WORK TO BE COMPLETED: Among the entries below, one stretch runs from the line that contains "7: (975, 406, 0.88)" through the line that contains "48: (550, 159, 0.73)". Repeat that stretch exactly, ends included, and only that.

Saved entries:
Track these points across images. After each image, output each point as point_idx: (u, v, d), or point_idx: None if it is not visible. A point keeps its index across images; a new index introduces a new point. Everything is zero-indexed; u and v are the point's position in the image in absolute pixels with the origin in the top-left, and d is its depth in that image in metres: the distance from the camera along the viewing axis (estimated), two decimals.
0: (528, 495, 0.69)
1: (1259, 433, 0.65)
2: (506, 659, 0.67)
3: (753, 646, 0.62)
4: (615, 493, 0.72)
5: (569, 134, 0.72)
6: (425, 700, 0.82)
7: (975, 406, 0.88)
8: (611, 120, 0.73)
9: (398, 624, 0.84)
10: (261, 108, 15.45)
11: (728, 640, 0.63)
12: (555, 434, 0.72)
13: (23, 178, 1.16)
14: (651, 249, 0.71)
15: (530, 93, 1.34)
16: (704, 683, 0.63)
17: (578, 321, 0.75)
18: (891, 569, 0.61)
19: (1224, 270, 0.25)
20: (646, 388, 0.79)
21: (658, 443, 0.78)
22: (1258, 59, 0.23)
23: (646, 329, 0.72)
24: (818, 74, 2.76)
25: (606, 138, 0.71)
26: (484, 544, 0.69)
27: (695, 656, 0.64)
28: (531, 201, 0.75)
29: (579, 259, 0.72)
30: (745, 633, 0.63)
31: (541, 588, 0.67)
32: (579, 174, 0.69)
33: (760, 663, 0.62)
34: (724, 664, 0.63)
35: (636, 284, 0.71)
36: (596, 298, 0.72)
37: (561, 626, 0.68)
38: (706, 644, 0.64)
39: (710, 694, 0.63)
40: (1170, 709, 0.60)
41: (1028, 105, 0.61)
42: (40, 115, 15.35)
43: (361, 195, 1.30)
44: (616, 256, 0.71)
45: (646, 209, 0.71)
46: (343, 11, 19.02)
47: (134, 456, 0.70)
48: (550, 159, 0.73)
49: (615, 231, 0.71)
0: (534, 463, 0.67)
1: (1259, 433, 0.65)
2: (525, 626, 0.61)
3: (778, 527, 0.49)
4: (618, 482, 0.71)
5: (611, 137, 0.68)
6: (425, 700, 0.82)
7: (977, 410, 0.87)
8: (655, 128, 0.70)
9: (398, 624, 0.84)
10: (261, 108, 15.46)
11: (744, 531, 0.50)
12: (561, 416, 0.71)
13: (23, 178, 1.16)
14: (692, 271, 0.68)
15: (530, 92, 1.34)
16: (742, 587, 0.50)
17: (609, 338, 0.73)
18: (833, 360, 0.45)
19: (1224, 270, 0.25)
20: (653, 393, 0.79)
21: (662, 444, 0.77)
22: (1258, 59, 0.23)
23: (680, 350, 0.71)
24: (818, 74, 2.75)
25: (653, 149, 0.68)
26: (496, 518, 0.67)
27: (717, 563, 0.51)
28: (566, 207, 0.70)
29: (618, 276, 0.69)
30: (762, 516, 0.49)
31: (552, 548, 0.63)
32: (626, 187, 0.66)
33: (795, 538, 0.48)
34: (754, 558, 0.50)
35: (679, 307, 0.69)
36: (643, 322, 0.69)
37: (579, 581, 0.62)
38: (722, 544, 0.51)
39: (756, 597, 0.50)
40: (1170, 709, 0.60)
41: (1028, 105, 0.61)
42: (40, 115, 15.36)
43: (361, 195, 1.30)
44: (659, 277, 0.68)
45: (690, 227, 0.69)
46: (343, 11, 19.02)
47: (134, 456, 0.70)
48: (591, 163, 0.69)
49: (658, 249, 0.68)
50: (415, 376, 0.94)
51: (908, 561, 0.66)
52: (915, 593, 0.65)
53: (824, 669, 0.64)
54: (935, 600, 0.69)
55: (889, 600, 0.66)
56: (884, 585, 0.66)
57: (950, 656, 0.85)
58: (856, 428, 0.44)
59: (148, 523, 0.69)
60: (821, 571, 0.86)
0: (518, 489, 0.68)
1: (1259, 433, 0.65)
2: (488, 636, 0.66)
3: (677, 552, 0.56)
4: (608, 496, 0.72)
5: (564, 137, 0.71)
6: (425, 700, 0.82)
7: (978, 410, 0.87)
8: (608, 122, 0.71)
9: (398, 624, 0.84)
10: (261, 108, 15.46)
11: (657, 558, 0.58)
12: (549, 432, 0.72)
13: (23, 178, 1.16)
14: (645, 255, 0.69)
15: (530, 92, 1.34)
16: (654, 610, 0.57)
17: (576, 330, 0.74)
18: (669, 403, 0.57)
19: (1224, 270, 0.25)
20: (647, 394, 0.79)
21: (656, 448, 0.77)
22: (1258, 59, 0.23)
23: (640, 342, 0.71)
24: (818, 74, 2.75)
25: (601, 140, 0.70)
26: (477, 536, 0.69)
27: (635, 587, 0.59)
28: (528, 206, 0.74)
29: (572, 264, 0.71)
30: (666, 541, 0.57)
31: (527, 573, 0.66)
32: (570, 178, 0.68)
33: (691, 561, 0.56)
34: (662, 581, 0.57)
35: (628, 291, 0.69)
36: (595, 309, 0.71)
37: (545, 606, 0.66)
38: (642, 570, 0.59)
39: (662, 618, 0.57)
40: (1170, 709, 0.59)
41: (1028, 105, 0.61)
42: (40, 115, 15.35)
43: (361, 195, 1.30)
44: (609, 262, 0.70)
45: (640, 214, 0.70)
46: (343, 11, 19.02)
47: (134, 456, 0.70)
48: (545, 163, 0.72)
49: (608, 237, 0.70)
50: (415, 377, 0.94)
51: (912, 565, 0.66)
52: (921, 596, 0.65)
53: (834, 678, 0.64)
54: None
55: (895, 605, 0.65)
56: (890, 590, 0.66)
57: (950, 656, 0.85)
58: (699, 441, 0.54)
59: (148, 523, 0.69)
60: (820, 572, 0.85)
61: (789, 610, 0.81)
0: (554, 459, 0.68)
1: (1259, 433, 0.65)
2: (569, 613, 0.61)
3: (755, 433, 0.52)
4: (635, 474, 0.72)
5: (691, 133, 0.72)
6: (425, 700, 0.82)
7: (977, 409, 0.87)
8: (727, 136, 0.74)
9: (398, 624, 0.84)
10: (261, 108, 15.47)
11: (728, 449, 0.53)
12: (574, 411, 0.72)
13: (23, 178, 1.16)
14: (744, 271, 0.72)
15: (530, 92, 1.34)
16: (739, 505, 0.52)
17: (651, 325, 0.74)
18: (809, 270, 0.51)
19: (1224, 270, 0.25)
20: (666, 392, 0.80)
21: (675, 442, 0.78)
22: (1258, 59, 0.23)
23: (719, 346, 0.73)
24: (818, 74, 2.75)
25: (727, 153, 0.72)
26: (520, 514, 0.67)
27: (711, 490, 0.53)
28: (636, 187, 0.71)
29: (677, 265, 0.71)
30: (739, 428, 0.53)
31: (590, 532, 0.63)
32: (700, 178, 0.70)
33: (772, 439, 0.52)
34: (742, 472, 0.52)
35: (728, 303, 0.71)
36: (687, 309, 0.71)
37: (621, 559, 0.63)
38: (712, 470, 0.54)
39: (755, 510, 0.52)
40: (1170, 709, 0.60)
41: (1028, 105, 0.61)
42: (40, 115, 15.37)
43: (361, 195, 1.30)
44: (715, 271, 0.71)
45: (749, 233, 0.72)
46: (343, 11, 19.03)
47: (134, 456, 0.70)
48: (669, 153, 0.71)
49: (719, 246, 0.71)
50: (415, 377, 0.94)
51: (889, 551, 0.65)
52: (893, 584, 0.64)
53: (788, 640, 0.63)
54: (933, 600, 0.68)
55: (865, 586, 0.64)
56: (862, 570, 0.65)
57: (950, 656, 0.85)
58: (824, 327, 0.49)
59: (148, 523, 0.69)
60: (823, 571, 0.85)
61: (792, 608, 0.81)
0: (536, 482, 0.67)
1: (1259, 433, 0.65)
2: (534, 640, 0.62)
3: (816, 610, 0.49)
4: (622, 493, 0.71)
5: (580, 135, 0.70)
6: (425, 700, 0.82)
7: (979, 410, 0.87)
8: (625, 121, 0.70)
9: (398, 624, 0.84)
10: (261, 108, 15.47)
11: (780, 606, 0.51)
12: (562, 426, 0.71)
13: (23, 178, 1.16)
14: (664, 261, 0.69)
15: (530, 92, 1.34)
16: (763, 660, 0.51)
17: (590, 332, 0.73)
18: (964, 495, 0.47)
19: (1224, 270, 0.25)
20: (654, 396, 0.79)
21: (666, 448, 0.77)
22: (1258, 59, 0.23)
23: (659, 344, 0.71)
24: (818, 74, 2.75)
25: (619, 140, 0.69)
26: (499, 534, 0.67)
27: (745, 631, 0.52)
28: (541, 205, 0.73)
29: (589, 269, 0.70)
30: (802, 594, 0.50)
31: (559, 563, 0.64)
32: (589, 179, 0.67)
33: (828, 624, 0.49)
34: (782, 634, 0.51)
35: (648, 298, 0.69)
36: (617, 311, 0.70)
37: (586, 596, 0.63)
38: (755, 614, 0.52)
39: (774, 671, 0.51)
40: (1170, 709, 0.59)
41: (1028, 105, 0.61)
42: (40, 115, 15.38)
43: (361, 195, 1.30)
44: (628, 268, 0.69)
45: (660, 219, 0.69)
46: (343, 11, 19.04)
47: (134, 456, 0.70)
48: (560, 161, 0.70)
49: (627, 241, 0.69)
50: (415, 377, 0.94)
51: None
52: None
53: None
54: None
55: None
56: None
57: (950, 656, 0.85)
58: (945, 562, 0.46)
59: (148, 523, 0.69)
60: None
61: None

RESPONSE TO THIS EXERCISE:
7: (975, 406, 0.88)
8: (611, 120, 0.73)
9: (398, 624, 0.84)
10: (261, 108, 15.45)
11: (728, 640, 0.63)
12: (555, 434, 0.72)
13: (23, 178, 1.16)
14: (651, 249, 0.71)
15: (530, 93, 1.34)
16: (704, 683, 0.63)
17: (578, 321, 0.75)
18: (891, 569, 0.61)
19: (1224, 270, 0.25)
20: (646, 388, 0.79)
21: (658, 443, 0.78)
22: (1258, 59, 0.23)
23: (646, 329, 0.72)
24: (818, 74, 2.76)
25: (606, 138, 0.71)
26: (484, 544, 0.69)
27: (695, 656, 0.64)
28: (531, 201, 0.75)
29: (579, 259, 0.72)
30: (745, 633, 0.63)
31: (541, 588, 0.67)
32: (579, 174, 0.69)
33: (760, 663, 0.62)
34: (724, 664, 0.63)
35: (636, 284, 0.71)
36: (596, 298, 0.72)
37: (561, 626, 0.68)
38: (706, 644, 0.64)
39: (710, 694, 0.63)
40: (1170, 709, 0.60)
41: (1028, 105, 0.61)
42: (40, 115, 15.35)
43: (361, 195, 1.30)
44: (616, 256, 0.71)
45: (646, 209, 0.71)
46: (343, 11, 19.02)
47: (134, 456, 0.70)
48: (550, 159, 0.73)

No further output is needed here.